[Keypoint text descriptions]
_ _ _ _ _

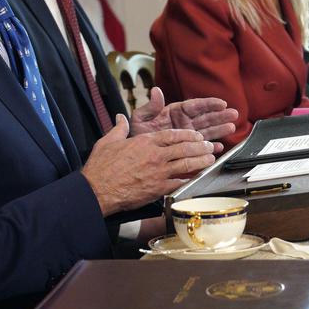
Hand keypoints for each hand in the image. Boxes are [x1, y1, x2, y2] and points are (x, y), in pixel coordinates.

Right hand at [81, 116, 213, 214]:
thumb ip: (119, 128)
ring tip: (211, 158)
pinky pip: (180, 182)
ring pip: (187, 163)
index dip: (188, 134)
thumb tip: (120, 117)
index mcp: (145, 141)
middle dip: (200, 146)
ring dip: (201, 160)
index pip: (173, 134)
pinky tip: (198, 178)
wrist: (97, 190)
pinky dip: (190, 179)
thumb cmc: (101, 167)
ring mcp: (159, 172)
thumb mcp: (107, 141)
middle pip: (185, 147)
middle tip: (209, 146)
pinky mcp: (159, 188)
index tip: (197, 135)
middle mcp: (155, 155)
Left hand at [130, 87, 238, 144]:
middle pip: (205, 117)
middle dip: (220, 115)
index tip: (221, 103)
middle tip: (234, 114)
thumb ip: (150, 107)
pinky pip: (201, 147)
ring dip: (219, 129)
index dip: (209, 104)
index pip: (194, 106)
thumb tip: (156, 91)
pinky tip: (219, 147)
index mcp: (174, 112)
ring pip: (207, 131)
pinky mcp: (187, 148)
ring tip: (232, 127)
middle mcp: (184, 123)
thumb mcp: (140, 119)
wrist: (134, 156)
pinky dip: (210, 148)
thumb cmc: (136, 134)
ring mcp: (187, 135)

_ _ _ _ _

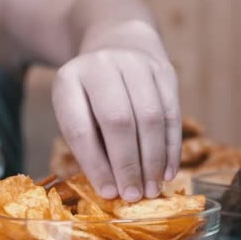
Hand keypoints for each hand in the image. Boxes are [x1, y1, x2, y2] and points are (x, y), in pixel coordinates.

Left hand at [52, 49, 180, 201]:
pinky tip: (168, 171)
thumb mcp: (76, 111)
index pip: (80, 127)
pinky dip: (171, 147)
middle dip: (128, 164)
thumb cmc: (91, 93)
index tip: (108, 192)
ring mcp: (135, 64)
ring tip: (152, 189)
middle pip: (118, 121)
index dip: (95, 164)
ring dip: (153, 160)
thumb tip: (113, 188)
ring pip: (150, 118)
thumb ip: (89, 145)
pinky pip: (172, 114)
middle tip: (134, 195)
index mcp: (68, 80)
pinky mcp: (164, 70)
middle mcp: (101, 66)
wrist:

_ _ _ _ _

- _INSTRUCTIONS FOR THE TASK_
Print exactly the lines above, between the one holding "middle mcp: (184, 123)" and the one holding "ring mcp: (187, 135)", inclusive, and nothing besides.

- _WRITTEN RESPONSE_
middle mcp: (184, 123)
thumb mcp: (140, 119)
wrist: (134, 156)
pinky dip: (210, 148)
thumb cmc: (136, 134)
ring mcp: (187, 135)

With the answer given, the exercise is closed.